start Source passage
Learning: The Journey of a Lifetime
or A Cloud Chamber of the Mind

September 2005 Mathematics Learning Log

An Example of a "Learning Process" Journal

Wednesday September 14, 2005
Learning Log Number 10

6:35 am Lethbridge, Alberta

Today is a travel day as we plan to drive to Calgary to see a Paul Anka concert.

There is no doubt that I am still changing my mind on a regular basis. I have, at the moment, 3 key books:

  • Prime Obsession (2003) by John Derbyshire
  • Calculus (1994) by Michael Spivak
  • What is Mathematics? (1941) by Richard Courant & Herbert Robbins,

plus 3 more in reserve

  • Calculus (1998) by Larson et al.
  • Calculus (1977) by Morris Kline
  • The Nature of Mathematics (2004) by Karl J. Smith.

Finally, I have the book that started this review: The Road to Reality (2004) by Roger Penrose.

Each of these books is thick and comprehensive. Together they provide a rich resource as I struggle to form a synthesis. After all the goal is not to say that I have read one or more of these books, but rather to say that I understand the mathematics that they all discuss.

The goal is to understand the Penrose book. This means that I need to review, to my own satisfaction, the mathematics that he mentions. This quickly leads to a discussion of complex variables and functions. Now working backwards, I need to understand functions of a real variable and this leads to a clear understanding of calculus. So far so good. I have some excellent books on calculus. However both Spivak and Courant point out that calculus is closely tied to our understanding of numbers. And Derbyshire provides an excellent overview of prime number theory, which happens to involve a strong use of calculus and real functions. Everything connects. Again, no problem. The task is simply to map out these connections.

The trick is to find a balance between the rigor of mathematics but without becoming enmeshed in the formality.

Spivak's chapter 1 "Basic Properties of Numbers" [p. 3 - 20] is a superb presentation of the axiomatic basis of the natural numbers and the integers. His second chapter "Numbers of Various Sorts" briefly extends the concept of number to include rational and irrational numbers and real numbers. His next four chapters discuss functions (and their graphs) and the concept of limit, leading to the idea of continuous functions. This all forms the foundation for a discussion of calculus. I feel quite comfortable with all of these ideas, but feel that I am lacking specific skills for handling most questions and problems at this level. I want to rectify this situation.

The Courant book is the other book that looks most promising at the moment. Chapter 1 "The Natural Numbers" is about the positive integers with a supplement on prime numbers and congruences. Chapter 2 "The Number System of Mathematics" discusses rational and irrational numbers as well as real and complex numbers. Excellent! I then want to skip three chapters that focus on geometry, and begin again with chapter 6 "Functions and Limits". This lead to chapter 7 "Maxima and Minima" and chapter 8 "The Calculus".

In summary, both books adopt a similar sequence:

  • Numbers
  • Functions
  • Limit
  • Calculus

Each of the words represents a topic in its own right. What are the key concepts and ideas within each topic? Similarly, what are the key techniques and skills that one needs to play with these ideas? One important idea that Derbyshire mentions is that of having an automatic reflex when one sees a statement to ask how that statement might be made more general, or more specific.
end Source passage
Problems and tasks ▸
[A] Reproduce the part of the mathematics learning log starting with "plus 3 more" and going on through "they all discuss.".
[B] Pick up the mathematics learning log after its final sentence and carry it on.
The listing has no role here.
start Excerpted data
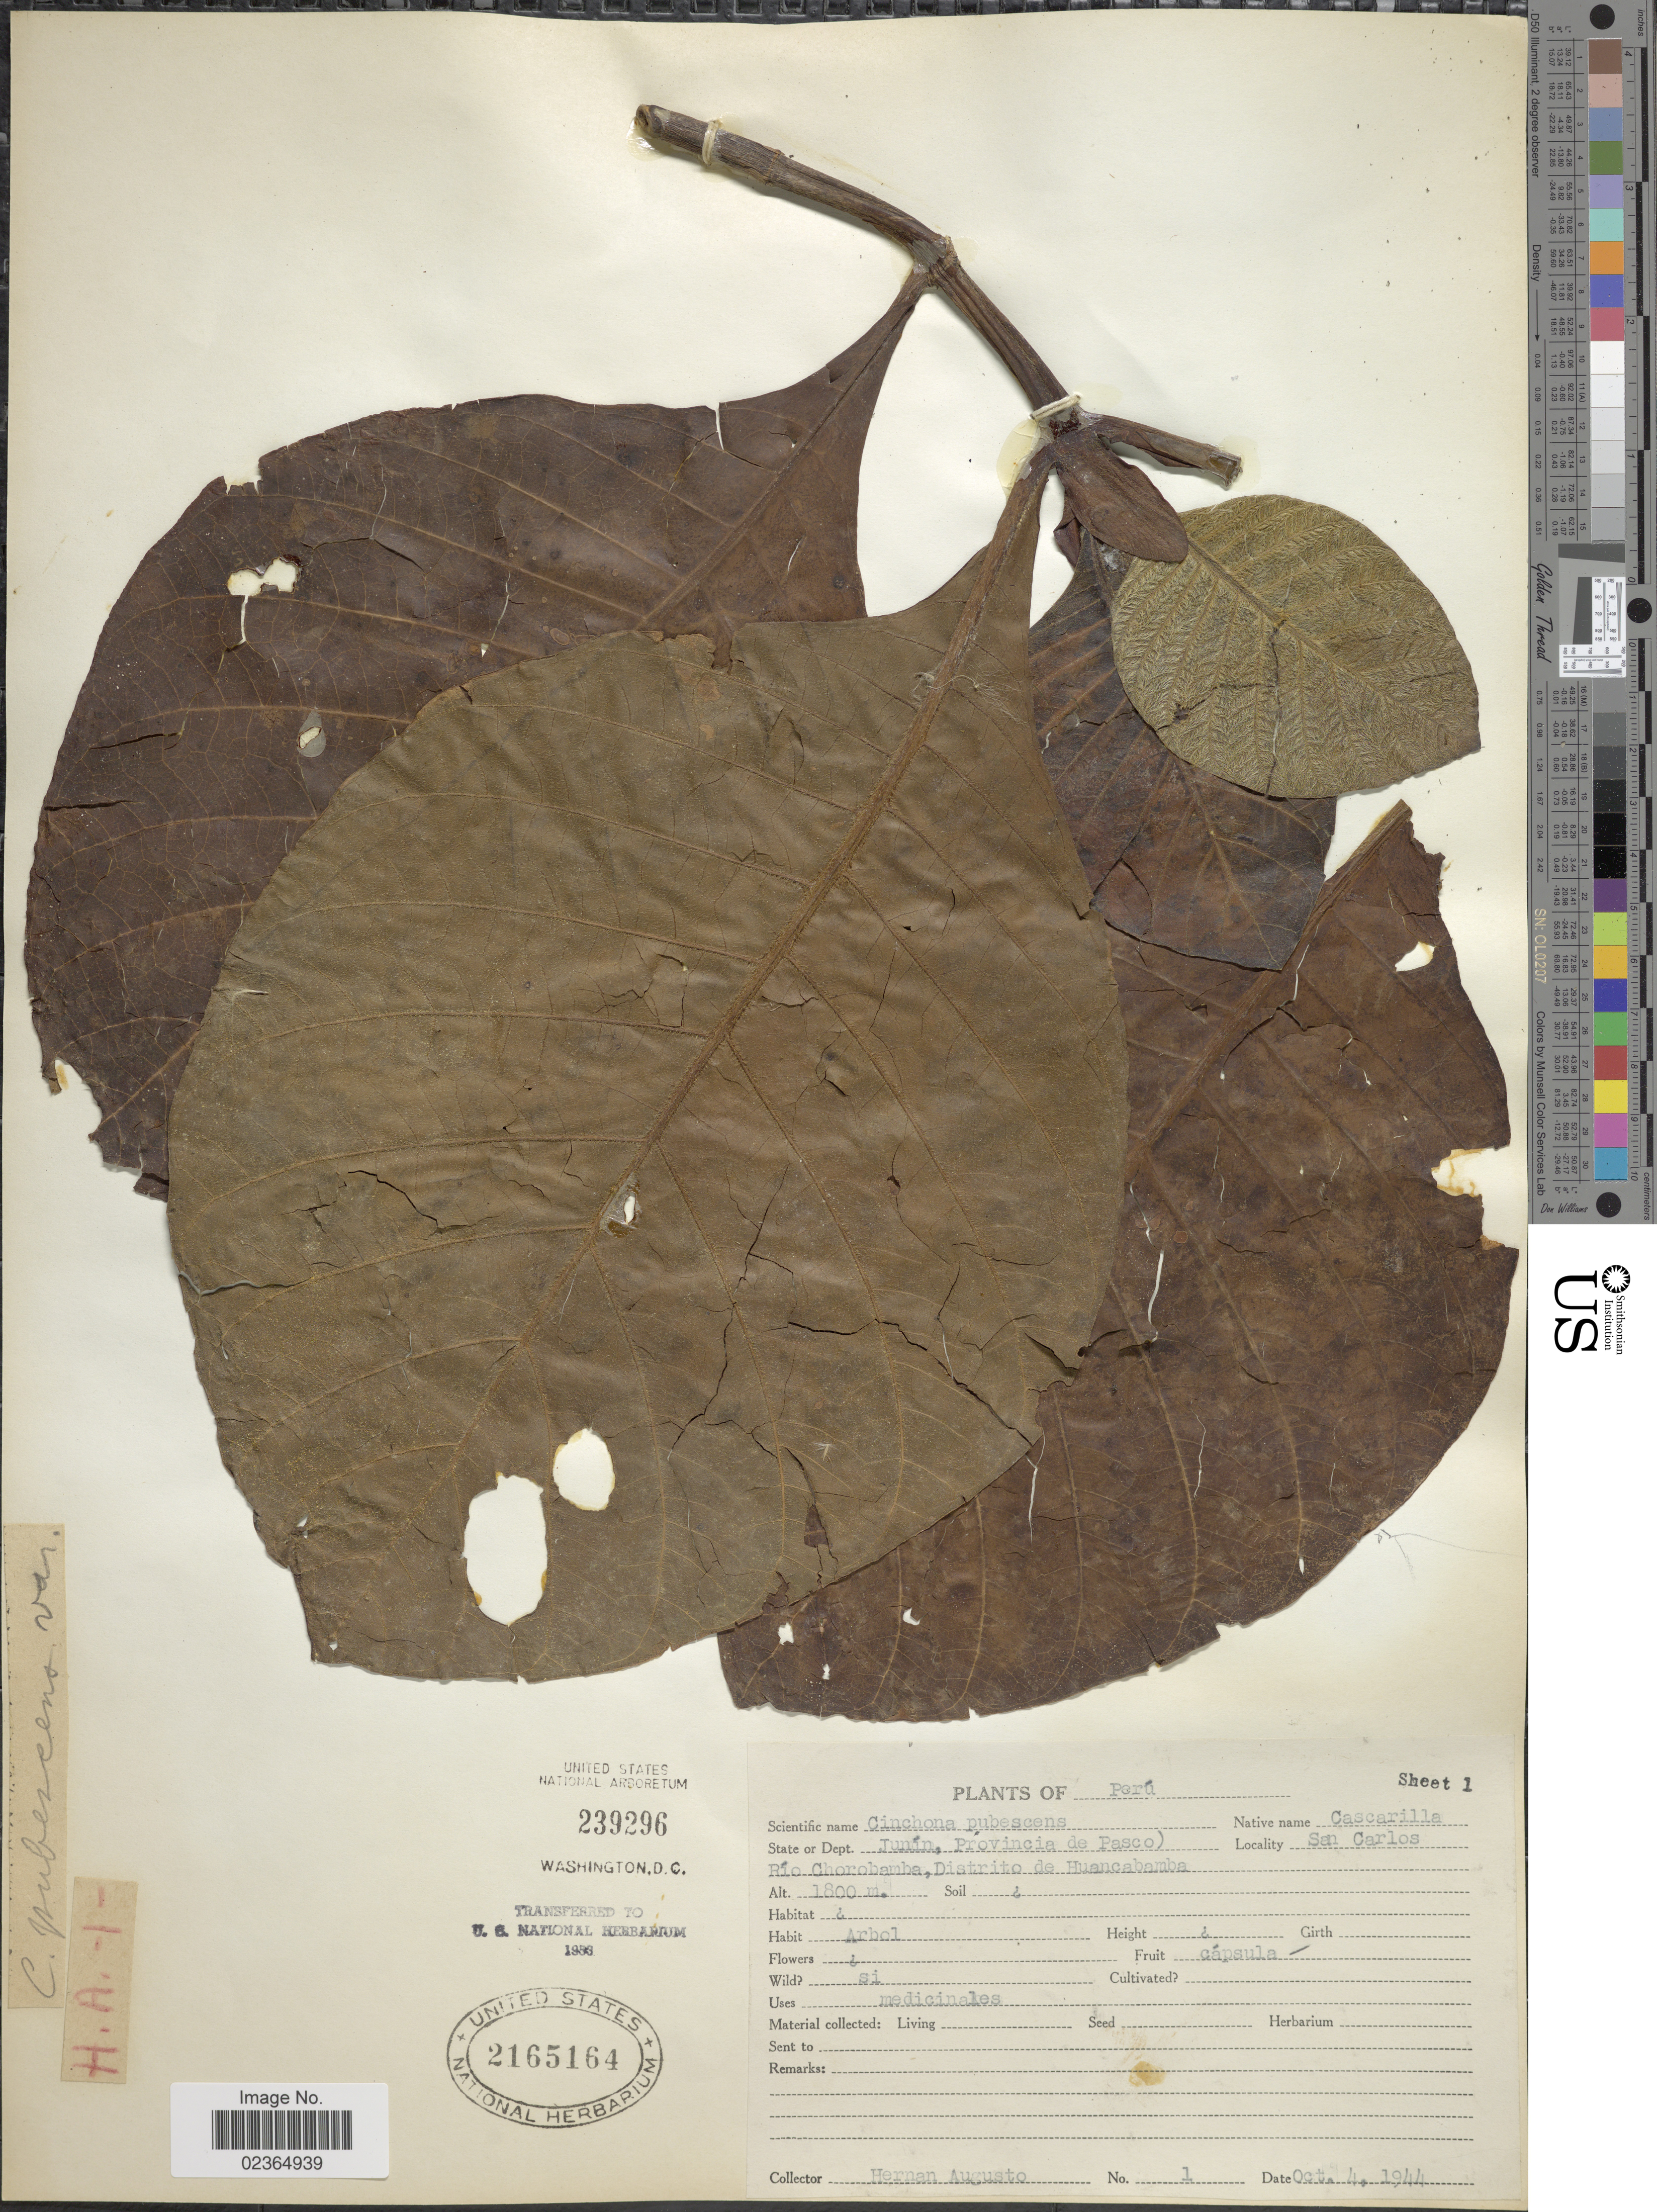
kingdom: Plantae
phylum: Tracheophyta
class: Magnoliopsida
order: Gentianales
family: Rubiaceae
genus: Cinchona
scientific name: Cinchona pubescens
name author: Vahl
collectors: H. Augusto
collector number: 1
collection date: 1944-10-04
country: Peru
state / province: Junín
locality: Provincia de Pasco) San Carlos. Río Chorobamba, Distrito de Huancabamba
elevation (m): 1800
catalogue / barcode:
end Excerpted data
Solved problems ▸
[A]
plus 3 more in reserve

  • Calculus (1998) by Larson et al.
  • Calculus (1977) by Morris Kline
  • The Nature of Mathematics (2004) by Karl J. Smith.

Finally, I have the book that started this review: The Road to Reality (2004) by Roger Penrose.

Each of these books is thick and comprehensive. Together they provide a rich resource as I struggle to form a synthesis. After all the goal is not to say that I have read one or more of these books, but rather to say that I understand the mathematics that they all discuss.

[B]
Looking at the four topics I have identified, it is also clear to me that the real heart of the matter lies with the concept of function. At its most general level, the idea is straight forward: a function is a rule or procedure for taking one number (of any kind) and arriving at another number (also of any kind). However the devil is in the details. There are a phenomenal number of types of functions, and I should become intimately familiar with many of them before proceeding to look at calculus. In addition to algebraic functions, logarithmic functions, exponential functions and trigonometric functions should become my friends. Interestingly these functions cycle back to reveal new numbers (notably p, e and i). As I approach the topic of limits, I will enter the world of infinity as well as sequences and series.


Reviewing my books, I feel that Courant provides the best coverage of numbers, although Spivak's treatment of the axiomatic basis of the integers is first rate. The important point from Spivak is that from a small set of axioms one may rigorously derive most of the properties of numbers that are so familiar to us, for example that a negative number multiplied by a negative number must always be a positive number. This is simply a logical consequence of the axioms.

I am now about to read chapter 1 of Courant & Robbins, "The Natural Numbers" [p. 1 - 51]

7:45 am I am delighted with what I have written this morning on this web page. I feel that I now have a road map to help me on my journey. Unfortunately today promises to be very busy and I am not sure when I will be able to get back to this. Not likely today, and perhaps not for a few days.


Next day, when I begin chapter 1.

Here are a few quotes from "What is Mathematics?" by Richard Courant & Herbert Robbins (revised by Ian Stewart).
"What is Mathematics? is one of the great classics, ... " [Stewart]

This is not just another math book.

"Mathematics links the abstract world of mental concepts to the real world of physical things without being located completely in either. " [Stewart] This is the essence of the Penrose book "The Road to Reality", which was my initial incentive to return to mathematics.
"Formal mathematics is like spelling and grammar - a matter of the correct application of local rules. Meaningful mathematics is like journalism - it tells an interesting story. ... The best mathematics is like literature - it brings a story to life before your eyes and involves you in it, intellectually and emotionally." [Stewart] This web site might be thought of as weak journalism, but I should give some thought to trying to develop it into weak literature.
"The teaching of mathematics has sometimes degenerated into empty drill in problem solving, which may develop formal ability but does not lead to real understanding or to greater intellectual independence." [Courant] Surely my goal is real understanding and intellectual independence.
The goal is genuine comprehension of mathematics as an organic whole."[Courant] I would say I have that sense of mathematics, but I lack the fine detail.
"Actual contact with the content of living mathematics is necessary." [Courant] This is a paraphrase of the common saying that mathematics is not a spectator sport.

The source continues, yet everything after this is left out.